Painting Enlightenment—Healing Visions of the Heart Sutra

· Creative Expression, Reviews

The Buddhist Art of Iwasaki Tsuneo

By Paula Arai

Reviewed by Chikan Bacon

Painting Enlightenment is a book of intricate Buddhist art and a visionary journey through the Heart of The Perfection of Wisdom Sutra. The book itself is worthy of its content, exquisitely bound and jacketed with a heft that feels steady in the hand. Artist Iwasaki Tsuneo’s images are clear and expansive with enhanced details, while the scholar Paula Arai guides us along with descriptions and bits of poetry, weaving through each section while allowing Iwasaki’s paintings to speak for themselves.

Paula Arai was on a Fulbright scholarship into healing rituals in Nagoya, Japan when she met Iwasaki at an exhibition of his work. It was an auspicious day for them both, and over the next few years they sealed a friendship and spiritual bond that would last through the end of his life.

Arai offers stories and reflections on over fifty of Iwasaki’s paintings. Divided into eight themes, her presentation loosely threads different aspects of Iwasaki’s healing vision of the Heart Sutra: Interbeing, Flowing, Nurturing, Forgiving, Offering, Awakening, Playing, and Flourishing. Arai’s choice of themes to introduce the various paintings highlights Iwasaki’s deep devotional intentions, while Iwasaki paints with a scientist’s precision reflecting the analytical spirit that Buddhism and science share.

Iwasaki Tsuneo (1917-2002) was a devout Buddhist, school teacher, research biologist, and a Japanese World War II veteran.
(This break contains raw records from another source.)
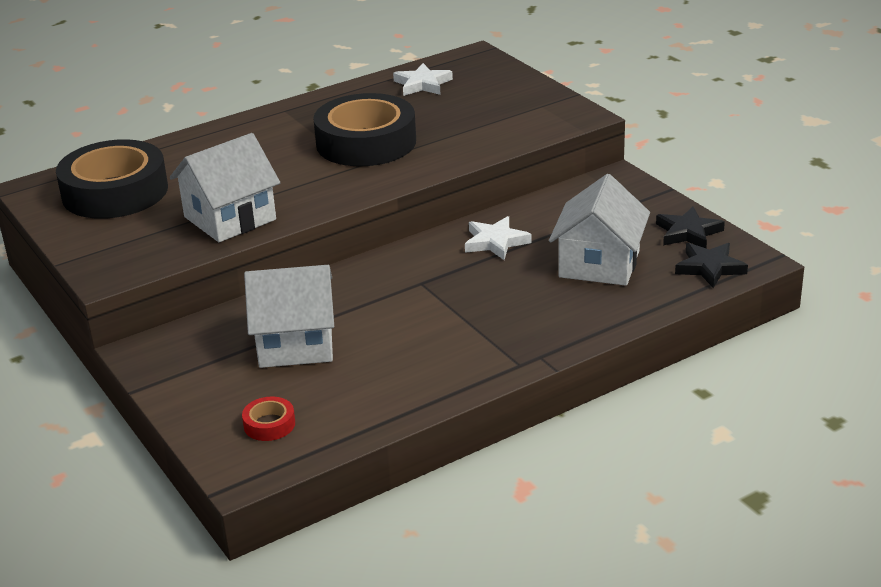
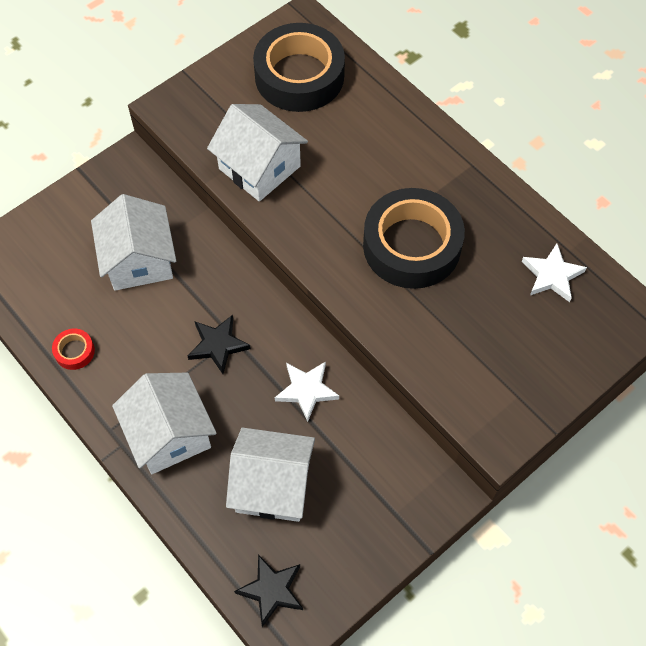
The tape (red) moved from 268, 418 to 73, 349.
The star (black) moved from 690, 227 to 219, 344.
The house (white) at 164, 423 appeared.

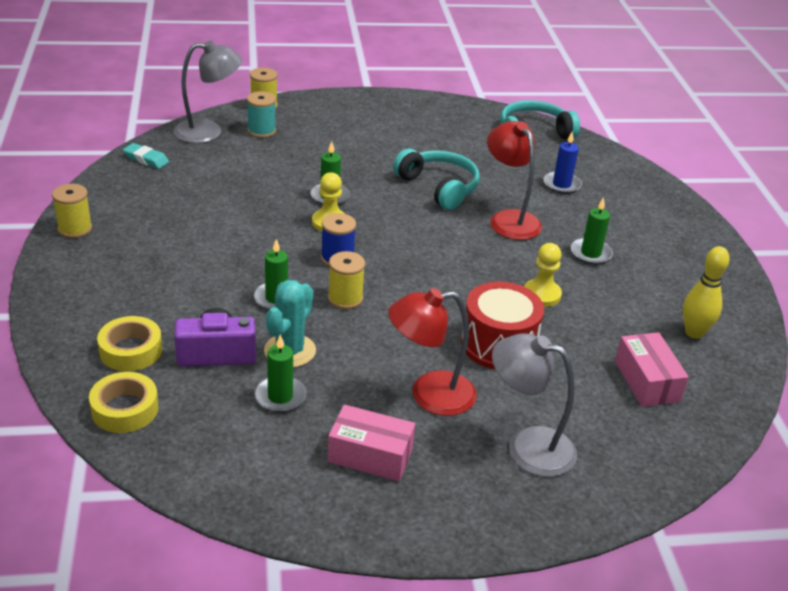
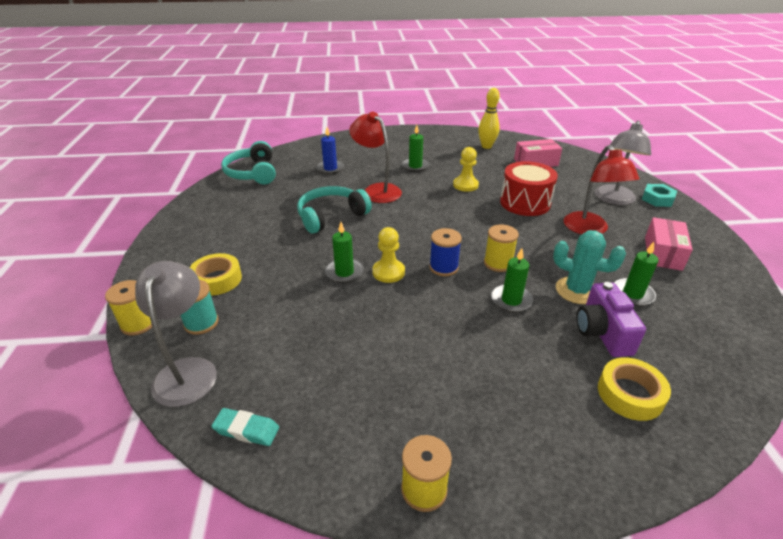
The tape (yellow) moved from 124, 402 to 216, 274.
The eraser (turquoise) at 146, 156 turned 75 degrees clockwise.
The lamp (red) at 514, 180 turned 75 degrees clockwise.
The nut (turquoise) at 659, 195 appeared.

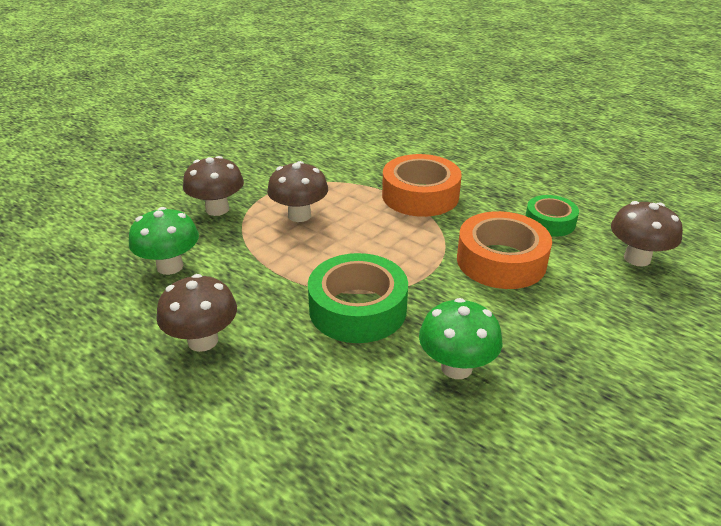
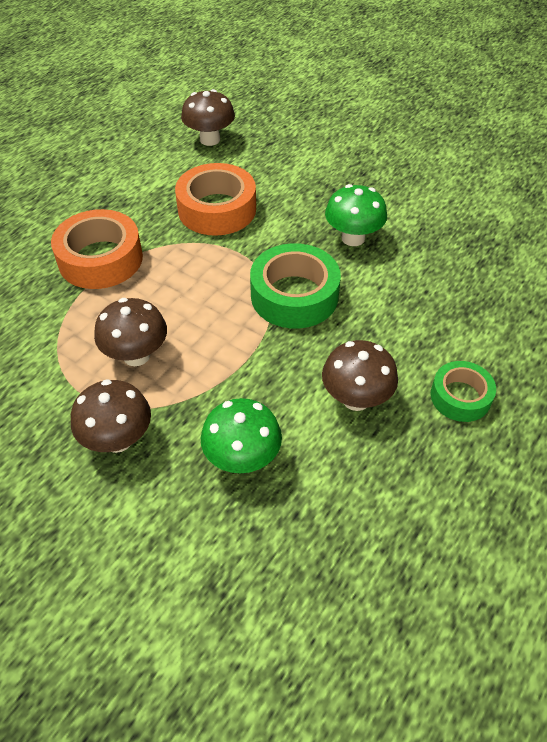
The tape (green) moved from 552, 216 to 463, 391.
At age fifty-five he began eight years of formal calligraphy training to develop the skills to practice the art of Buddhist “sutra copying.” He then began to copy the Heart Sutra more than two thousand times, all the while polishing the technique of “saimitsu” or tiny character writing.

At age seventy Iwasaki began to shape the tiny characters of the verses into pictures that expressed his growing vision and understanding of the sutra and its healing properties. These complex brushed characters measure about 4-5mm or 1/8 of an inch and thread their way through and become part of the image itself. The text goes into some detail about the materials and techniques of Iwasaki’s painting and calligraphy. As a lay person, I felt this gave me a better understanding of what I was looking at and a deep appreciation of the artist’s sublime mastery.

Some of these paintings are enormous. The largest, Big Bang: E = mc2 is 6 feet by 17 feet wide. These tiny, often golden characters of the Heart Sutra cast themselves into images such as a moment of cloud-to-ground lightening, drifting incense, colonies of marching ants, a glittering sparkler, or a hydrogen atom enclosed by rings upon rings of the scripture. The paintings are hypnotic and Iwasaki’s subjects brilliantly random.

One large work, Mandala of Evolution (6ftX6ft) is presented with cut-away close ups that remind me of ancient illuminated manuscripts. Iwasaki spent two years painting the details to include everything you could imagine from the beginning of life. Celestial bodies, atomic particles, dinosaurs, starfish, amoebas, amphibians, solar systems, cherry blossoms and on and on. I imagine one should see this work in person to fully appreciate its teachings.

Iwasaki was not well known in his lifetime. He created over three hundred paintings, gifted numerous works to benefactors including family, friends and a few institutions which now hold many. Immersion in this book brought to mind the oft written counsel from The Perfection of Wisdom in 8000 Lines: “One should listen to this perfection of wisdom, take it up, bear it in mind, recite it, study it, spread it among others, train in it, and exert oneself in it.” Paula Arai and Iwasaki have together presented this healing vision of the Heart Sutra and hopefully will introduce many to this luminous body of work.